Our so-called ghetto, bad, druggy, dumpy, and poor school made the news several times in the last year alone: for our students’ outstanding charity work, for our championship cheer team, for the death of a beloved student killed in a reckless driving accident, and for a tragic incident of student violence. While these stories work to define us, so too do the brilliant rhymes produced by my Creative Writing class, although the chance of them making headlines is slimmer.

Fostering Hope

Over the course of one single class period, one school day, and across one school year, we educators bear witness to a full spectrum of experiences. From that mesmerizing moment when a learner finds their voice, to seconds later, when a student refuses to engage in pleasantries, let alone learning. It is enough to make any brain bend.

To add to the dilemma, the collective sentiment of educators indicates that this job is only getting harder. There’s no denying that we face unprecedented challenges. You need merely glance at the news to see a weary world troubled by seemingly goliath calamities. But as is often the case amid such turmoil, the cure is good teachers—those who hold, produce, and share hope.

I firmly believe that writing is the best tool we have to foster this hope. My goal as a teacher is to expose students to a variety of voices, styles, and frames for writing so that they can properly identify where they belong—so they can create a playground of their own, and do the necessary work of excavation. And most importantly, by teaching students to wield writing as a tool, we can empower them to compose their own narratives, fight against prejudice, and change the world.

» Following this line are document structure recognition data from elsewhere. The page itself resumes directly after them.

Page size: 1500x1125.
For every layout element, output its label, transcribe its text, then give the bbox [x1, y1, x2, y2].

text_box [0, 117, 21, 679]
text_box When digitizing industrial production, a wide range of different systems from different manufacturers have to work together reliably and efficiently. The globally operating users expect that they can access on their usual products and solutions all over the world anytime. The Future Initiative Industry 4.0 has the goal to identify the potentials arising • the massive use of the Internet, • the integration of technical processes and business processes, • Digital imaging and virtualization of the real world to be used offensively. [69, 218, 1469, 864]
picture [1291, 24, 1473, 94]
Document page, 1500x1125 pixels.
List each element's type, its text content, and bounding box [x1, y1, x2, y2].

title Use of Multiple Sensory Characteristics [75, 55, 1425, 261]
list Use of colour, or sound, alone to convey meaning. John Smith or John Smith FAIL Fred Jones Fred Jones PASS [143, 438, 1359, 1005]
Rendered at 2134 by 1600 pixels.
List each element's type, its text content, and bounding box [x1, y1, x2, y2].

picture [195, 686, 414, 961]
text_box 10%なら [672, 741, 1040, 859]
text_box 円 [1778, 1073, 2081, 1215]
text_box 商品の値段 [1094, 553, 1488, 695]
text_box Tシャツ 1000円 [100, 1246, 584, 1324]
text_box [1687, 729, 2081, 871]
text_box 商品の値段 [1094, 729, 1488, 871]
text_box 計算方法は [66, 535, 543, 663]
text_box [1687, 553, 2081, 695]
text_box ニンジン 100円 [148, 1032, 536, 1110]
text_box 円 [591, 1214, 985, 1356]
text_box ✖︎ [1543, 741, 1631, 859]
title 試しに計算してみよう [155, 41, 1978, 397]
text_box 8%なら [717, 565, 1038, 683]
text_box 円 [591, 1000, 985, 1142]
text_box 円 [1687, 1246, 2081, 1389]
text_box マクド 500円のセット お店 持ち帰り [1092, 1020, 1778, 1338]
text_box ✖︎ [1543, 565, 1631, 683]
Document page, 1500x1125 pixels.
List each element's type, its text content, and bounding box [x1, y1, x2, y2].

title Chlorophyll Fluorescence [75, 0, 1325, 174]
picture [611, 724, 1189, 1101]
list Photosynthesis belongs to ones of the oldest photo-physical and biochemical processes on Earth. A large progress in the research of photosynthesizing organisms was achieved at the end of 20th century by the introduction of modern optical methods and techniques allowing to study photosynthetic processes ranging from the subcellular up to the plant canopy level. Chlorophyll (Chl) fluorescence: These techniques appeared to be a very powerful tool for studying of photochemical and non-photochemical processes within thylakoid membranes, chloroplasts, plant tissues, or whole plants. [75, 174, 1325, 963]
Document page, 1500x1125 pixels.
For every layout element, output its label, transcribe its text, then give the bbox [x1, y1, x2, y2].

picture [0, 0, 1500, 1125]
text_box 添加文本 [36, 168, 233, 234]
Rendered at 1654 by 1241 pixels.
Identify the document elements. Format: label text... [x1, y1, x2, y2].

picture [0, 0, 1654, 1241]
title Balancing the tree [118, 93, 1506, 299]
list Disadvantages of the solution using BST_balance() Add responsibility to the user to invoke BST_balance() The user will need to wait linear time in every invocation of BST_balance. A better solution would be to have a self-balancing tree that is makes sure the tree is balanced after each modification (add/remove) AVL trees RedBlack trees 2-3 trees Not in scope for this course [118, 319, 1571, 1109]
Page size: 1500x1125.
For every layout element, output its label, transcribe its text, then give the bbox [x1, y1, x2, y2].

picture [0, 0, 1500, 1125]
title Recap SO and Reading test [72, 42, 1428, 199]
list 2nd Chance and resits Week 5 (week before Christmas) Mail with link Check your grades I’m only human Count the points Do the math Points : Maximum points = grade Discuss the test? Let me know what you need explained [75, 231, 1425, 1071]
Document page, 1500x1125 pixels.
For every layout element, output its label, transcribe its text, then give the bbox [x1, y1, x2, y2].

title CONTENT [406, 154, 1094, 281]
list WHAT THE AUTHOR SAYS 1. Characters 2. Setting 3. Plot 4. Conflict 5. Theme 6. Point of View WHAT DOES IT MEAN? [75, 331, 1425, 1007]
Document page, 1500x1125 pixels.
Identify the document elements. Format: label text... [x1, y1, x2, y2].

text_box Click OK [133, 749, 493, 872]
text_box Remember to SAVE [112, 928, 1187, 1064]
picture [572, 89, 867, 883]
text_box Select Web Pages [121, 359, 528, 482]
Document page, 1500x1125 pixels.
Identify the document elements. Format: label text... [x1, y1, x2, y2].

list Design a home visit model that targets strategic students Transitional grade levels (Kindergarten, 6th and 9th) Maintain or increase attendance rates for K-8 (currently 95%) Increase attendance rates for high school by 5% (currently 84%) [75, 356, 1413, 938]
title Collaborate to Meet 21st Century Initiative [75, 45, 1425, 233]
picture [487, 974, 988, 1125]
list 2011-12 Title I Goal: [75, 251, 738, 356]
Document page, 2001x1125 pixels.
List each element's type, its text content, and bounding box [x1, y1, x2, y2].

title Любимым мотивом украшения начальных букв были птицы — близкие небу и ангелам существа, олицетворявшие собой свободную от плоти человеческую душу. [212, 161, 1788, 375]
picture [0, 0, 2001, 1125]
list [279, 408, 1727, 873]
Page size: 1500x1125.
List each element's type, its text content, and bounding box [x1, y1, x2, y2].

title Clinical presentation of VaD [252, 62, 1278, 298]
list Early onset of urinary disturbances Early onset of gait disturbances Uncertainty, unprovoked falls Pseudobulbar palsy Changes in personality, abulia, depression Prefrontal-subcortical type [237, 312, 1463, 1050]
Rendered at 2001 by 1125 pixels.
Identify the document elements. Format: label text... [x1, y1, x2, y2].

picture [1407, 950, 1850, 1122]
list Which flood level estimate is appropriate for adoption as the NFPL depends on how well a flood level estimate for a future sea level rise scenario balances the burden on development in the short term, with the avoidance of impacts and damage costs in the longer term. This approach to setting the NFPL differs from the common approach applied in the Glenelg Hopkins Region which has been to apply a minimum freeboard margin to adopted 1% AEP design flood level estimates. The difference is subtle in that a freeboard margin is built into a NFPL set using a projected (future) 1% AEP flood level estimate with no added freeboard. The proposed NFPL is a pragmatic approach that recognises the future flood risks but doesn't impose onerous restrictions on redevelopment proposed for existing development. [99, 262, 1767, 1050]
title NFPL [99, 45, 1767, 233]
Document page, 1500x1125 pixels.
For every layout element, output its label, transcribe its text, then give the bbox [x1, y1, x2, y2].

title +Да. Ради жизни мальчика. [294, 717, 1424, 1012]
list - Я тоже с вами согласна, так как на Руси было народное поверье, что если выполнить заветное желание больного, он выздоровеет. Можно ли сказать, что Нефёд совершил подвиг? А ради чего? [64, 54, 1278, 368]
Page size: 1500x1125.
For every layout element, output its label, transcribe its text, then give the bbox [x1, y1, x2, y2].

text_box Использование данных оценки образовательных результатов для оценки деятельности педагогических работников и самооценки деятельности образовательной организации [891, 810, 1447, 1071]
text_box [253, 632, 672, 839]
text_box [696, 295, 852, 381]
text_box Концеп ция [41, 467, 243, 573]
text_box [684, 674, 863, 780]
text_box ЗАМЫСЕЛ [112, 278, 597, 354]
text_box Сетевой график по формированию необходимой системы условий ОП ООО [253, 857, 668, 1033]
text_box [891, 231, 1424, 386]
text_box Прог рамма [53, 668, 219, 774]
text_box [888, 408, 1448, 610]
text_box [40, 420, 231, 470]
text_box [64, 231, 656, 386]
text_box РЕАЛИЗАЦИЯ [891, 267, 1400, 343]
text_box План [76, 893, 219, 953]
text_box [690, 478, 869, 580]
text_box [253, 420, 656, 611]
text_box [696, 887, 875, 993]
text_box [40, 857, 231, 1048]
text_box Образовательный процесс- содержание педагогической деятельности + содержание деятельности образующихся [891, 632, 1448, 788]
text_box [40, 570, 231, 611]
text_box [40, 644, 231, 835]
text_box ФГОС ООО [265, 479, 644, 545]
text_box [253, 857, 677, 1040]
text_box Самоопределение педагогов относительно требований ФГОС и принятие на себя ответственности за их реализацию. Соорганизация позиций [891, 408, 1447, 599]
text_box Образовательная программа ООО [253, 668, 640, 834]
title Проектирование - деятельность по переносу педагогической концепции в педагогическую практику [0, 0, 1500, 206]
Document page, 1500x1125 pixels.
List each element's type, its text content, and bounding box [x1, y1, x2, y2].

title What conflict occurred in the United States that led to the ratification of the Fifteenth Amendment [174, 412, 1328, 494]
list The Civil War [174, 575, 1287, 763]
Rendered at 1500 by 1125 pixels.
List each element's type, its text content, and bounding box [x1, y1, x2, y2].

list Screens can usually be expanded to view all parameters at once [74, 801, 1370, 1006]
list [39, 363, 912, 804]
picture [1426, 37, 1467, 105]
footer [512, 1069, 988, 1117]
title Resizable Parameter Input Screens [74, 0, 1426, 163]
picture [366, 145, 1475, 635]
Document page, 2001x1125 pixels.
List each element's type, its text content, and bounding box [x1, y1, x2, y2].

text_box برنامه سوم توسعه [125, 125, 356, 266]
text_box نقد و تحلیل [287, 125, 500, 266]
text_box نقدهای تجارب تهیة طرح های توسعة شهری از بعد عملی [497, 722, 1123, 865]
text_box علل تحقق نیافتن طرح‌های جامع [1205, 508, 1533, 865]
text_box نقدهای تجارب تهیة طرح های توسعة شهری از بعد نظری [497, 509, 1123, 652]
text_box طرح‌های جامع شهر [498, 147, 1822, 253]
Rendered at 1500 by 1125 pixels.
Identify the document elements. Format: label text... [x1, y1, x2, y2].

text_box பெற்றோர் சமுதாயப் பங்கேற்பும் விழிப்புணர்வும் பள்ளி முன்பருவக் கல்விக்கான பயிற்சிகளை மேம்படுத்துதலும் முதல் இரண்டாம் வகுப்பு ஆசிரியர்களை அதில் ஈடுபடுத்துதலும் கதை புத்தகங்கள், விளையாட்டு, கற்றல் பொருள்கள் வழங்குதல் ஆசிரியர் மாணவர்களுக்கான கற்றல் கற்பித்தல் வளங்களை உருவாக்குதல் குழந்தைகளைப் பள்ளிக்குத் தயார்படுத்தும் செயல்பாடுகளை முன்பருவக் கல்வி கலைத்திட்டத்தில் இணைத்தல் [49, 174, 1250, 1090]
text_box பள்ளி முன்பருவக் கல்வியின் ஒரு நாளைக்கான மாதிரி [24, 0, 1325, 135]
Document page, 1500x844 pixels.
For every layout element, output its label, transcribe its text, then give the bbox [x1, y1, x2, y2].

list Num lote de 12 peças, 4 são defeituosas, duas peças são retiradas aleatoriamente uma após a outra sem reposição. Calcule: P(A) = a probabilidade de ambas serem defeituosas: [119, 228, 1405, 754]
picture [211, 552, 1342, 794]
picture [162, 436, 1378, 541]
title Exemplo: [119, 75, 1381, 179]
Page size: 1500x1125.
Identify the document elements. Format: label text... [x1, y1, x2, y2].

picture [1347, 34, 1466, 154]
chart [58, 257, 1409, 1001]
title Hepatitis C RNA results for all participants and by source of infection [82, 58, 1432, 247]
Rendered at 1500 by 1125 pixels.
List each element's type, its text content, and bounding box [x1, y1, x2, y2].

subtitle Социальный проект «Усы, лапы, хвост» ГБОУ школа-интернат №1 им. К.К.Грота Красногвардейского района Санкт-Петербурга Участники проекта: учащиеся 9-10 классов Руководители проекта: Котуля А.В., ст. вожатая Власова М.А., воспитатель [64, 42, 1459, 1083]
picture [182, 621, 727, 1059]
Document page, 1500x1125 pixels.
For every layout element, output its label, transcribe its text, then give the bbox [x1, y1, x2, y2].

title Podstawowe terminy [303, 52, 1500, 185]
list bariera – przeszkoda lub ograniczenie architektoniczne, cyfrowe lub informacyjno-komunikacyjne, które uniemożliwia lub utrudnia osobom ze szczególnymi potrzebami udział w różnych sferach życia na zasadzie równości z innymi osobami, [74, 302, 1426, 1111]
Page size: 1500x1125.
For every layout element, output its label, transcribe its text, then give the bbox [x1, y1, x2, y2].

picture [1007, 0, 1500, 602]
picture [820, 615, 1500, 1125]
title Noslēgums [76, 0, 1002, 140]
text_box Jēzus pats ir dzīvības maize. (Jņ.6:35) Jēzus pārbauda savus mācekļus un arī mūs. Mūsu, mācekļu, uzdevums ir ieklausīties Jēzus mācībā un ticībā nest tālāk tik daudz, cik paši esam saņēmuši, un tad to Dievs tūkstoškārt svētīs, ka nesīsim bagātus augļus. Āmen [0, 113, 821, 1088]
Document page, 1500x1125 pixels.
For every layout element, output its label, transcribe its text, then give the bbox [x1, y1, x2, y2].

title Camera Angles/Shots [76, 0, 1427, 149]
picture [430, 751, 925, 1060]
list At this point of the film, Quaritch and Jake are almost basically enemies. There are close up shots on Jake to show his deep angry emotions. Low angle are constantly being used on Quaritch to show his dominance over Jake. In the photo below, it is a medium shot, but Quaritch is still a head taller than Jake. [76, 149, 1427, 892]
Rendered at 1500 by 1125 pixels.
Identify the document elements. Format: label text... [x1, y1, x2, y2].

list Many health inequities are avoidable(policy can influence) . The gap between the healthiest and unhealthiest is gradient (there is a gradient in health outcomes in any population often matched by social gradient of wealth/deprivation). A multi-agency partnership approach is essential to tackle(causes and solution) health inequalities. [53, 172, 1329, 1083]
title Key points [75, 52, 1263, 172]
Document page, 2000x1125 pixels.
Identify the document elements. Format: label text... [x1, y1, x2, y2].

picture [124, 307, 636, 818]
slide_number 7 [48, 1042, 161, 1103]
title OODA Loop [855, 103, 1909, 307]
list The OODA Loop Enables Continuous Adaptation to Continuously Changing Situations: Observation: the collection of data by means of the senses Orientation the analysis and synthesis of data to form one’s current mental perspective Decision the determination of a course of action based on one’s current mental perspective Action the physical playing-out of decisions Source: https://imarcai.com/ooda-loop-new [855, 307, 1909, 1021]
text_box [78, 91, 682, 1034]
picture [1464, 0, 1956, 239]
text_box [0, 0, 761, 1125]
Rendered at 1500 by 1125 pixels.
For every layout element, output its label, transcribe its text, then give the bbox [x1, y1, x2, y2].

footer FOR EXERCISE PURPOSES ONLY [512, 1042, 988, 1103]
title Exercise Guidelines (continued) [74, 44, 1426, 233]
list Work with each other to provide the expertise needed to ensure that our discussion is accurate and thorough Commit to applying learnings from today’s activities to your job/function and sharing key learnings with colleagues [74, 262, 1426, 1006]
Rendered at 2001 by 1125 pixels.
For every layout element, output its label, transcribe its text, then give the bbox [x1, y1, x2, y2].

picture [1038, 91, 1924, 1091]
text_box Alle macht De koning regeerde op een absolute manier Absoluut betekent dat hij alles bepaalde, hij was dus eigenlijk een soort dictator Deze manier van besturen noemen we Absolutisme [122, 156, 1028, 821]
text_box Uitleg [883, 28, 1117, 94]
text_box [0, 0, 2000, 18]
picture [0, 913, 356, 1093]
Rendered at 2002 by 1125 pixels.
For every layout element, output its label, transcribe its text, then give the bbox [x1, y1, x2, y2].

That’s true engagement, and that will always be my song… or rather, my rap.

*Student names have been changed.

Paul Weatherford has taught at all levels from 7–12 over the past 10 years. In addition to completing a Master’s degree in English Literature, he recently won Teacher of the Year for Laramie County School District #1, and was a TOY finalist for the state of Wyoming. Inspiring students to see the magic of words is his life’s work, second only to being a husband and father.